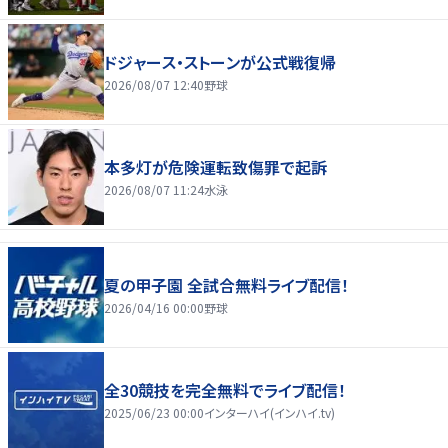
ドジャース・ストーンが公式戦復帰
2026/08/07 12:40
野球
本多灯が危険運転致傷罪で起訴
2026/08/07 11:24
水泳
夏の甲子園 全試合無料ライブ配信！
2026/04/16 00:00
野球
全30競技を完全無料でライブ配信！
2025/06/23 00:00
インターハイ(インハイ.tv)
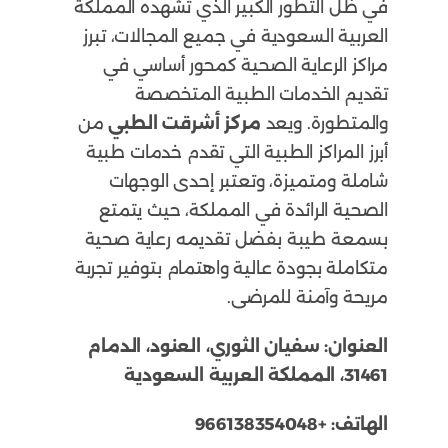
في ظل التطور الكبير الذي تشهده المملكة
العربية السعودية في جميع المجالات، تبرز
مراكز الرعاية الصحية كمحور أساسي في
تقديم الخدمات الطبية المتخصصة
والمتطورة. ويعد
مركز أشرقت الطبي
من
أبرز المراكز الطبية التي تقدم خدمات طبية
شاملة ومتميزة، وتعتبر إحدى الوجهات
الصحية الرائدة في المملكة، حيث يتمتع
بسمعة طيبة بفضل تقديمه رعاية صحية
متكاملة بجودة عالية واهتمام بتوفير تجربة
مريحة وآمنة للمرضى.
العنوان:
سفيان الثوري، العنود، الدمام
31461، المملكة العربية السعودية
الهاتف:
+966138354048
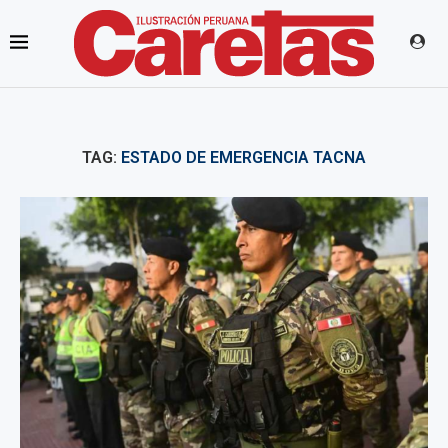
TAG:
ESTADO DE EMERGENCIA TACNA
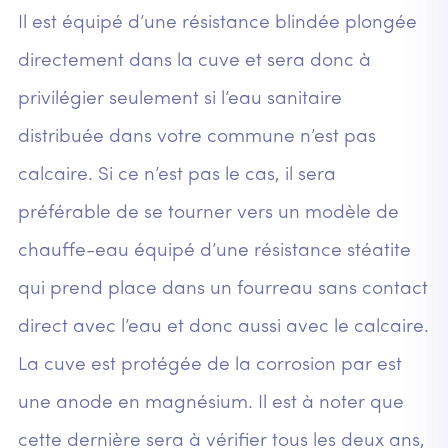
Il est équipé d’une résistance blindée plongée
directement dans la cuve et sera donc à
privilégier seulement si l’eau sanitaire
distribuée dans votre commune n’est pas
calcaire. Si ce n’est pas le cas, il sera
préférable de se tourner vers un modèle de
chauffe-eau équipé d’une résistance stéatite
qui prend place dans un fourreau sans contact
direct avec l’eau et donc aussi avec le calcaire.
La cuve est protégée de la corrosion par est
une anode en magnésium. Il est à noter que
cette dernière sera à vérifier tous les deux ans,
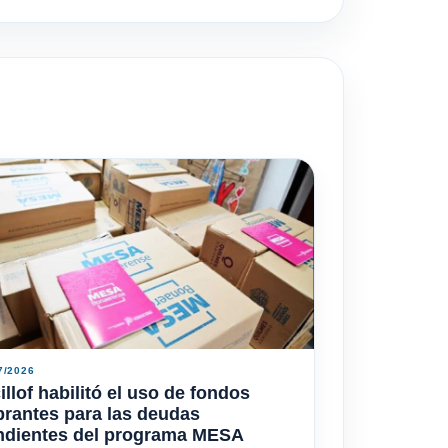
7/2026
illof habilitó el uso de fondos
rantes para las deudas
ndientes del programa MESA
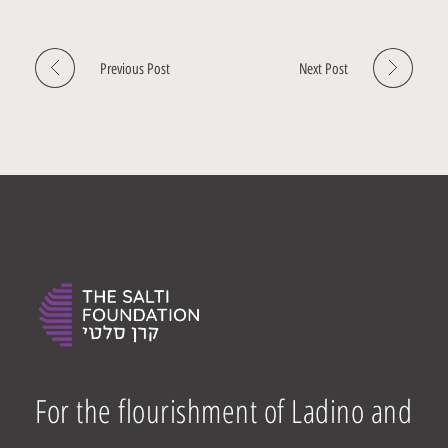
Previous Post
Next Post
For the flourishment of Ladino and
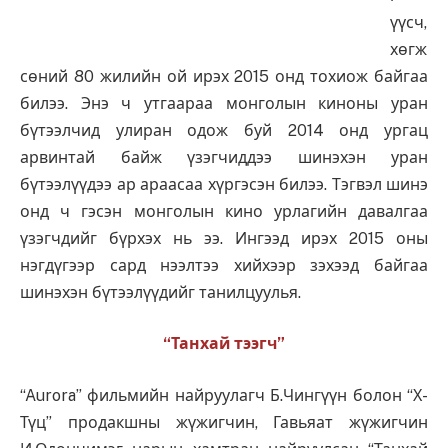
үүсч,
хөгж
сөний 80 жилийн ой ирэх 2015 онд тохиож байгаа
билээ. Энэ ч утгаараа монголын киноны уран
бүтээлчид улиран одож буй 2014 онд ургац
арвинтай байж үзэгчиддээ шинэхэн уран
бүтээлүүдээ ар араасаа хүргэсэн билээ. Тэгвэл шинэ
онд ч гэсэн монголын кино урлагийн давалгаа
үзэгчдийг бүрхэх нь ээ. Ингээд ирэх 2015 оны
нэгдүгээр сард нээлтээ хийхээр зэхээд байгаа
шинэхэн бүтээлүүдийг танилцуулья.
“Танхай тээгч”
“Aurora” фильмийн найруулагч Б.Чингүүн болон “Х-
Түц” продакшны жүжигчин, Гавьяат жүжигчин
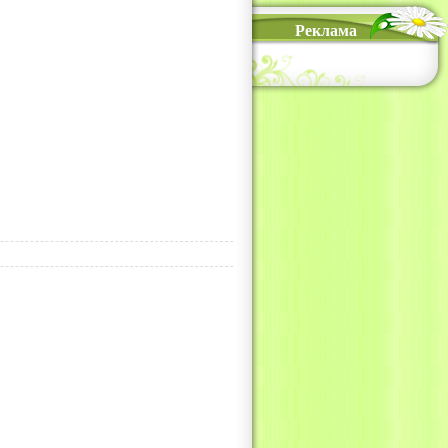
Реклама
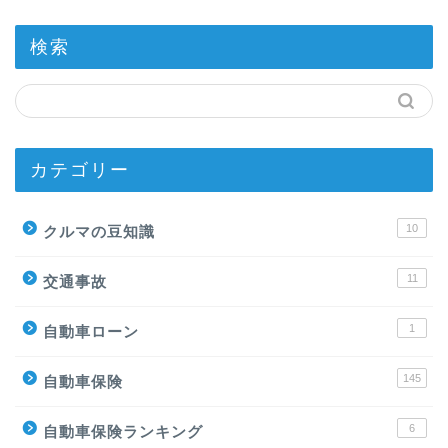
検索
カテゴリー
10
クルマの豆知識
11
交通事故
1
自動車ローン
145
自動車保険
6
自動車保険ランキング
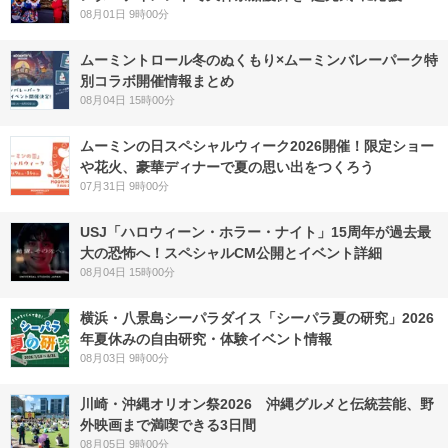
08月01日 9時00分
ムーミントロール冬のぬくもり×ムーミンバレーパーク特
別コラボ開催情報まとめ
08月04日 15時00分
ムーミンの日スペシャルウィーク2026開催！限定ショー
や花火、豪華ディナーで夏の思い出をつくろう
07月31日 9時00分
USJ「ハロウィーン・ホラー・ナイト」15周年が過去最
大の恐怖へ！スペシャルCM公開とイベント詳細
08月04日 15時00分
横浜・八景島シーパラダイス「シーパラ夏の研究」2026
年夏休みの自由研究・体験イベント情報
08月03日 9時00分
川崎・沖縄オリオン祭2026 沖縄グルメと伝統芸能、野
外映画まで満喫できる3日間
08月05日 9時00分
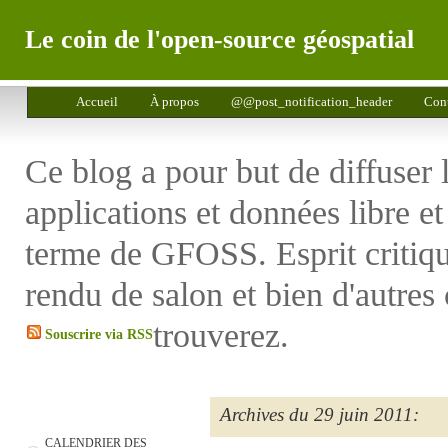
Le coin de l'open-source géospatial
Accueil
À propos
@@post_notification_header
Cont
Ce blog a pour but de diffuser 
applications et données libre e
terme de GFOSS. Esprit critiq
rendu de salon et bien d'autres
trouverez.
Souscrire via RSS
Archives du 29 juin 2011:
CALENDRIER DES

-=-=-=-=-

# WHAT TO PRODUCE
Every line above in the stretch from the one with "For the flourishment of Ladino and" through the one with "Ce blog a pour but de diffuser" is to be transcribed exactly, ends included. No picture is copied.

# OUTPUT FOR THIS TASK
For the flourishment of Ladino and
үүсч,
хөгж
сөний 80 жилийн ой ирэх 2015 онд тохиож байгаа
билээ. Энэ ч утгаараа монголын киноны уран
бүтээлчид улиран одож буй 2014 онд ургац
арвинтай байж үзэгчиддээ шинэхэн уран
бүтээлүүдээ ар араасаа хүргэсэн билээ. Тэгвэл шинэ
онд ч гэсэн монголын кино урлагийн давалгаа
үзэгчдийг бүрхэх нь ээ. Ингээд ирэх 2015 оны
нэгдүгээр сард нээлтээ хийхээр зэхээд байгаа
шинэхэн бүтээлүүдийг танилцуулья.
“Танхай тээгч”
“Aurora” фильмийн найруулагч Б.Чингүүн болон “Х-
Түц” продакшны жүжигчин, Гавьяат жүжигчин
Реклама
検索
カテゴリー
10
クルマの豆知識
11
交通事故
1
自動車ローン
145
自動車保険
6
自動車保険ランキング
08月01日 9時00分
ムーミントロール冬のぬくもり×ムーミンバレーパーク特
別コラボ開催情報まとめ
08月04日 15時00分
ムーミンの日スペシャルウィーク2026開催！限定ショー
や花火、豪華ディナーで夏の思い出をつくろう
07月31日 9時00分
USJ「ハロウィーン・ホラー・ナイト」15周年が過去最
大の恐怖へ！スペシャルCM公開とイベント詳細
08月04日 15時00分
横浜・八景島シーパラダイス「シーパラ夏の研究」2026
年夏休みの自由研究・体験イベント情報
08月03日 9時00分
川崎・沖縄オリオン祭2026 沖縄グルメと伝統芸能、野
外映画まで満喫できる3日間
08月05日 9時00分
Le coin de l'open-source géospatial
Accueil
À propos
@@post_notification_header
Cont
Ce blog a pour but de diffuser 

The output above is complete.